→ Source material
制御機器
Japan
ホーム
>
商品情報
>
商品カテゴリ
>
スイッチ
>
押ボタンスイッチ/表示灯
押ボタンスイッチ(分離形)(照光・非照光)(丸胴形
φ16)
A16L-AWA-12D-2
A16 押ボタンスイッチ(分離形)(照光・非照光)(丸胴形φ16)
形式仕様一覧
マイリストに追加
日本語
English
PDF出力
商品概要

==

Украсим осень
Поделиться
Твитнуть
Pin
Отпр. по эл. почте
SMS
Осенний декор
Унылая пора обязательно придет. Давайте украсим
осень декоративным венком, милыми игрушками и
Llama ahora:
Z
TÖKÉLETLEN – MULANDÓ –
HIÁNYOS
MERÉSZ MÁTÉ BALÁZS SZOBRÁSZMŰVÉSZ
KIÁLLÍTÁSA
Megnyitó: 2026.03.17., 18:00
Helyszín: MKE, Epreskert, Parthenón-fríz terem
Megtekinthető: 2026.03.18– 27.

→ Activity
In the listing above, show every line with the word "осень".

→ Exercise result
Украсим осень
осень декоративным венком, милыми игрушками и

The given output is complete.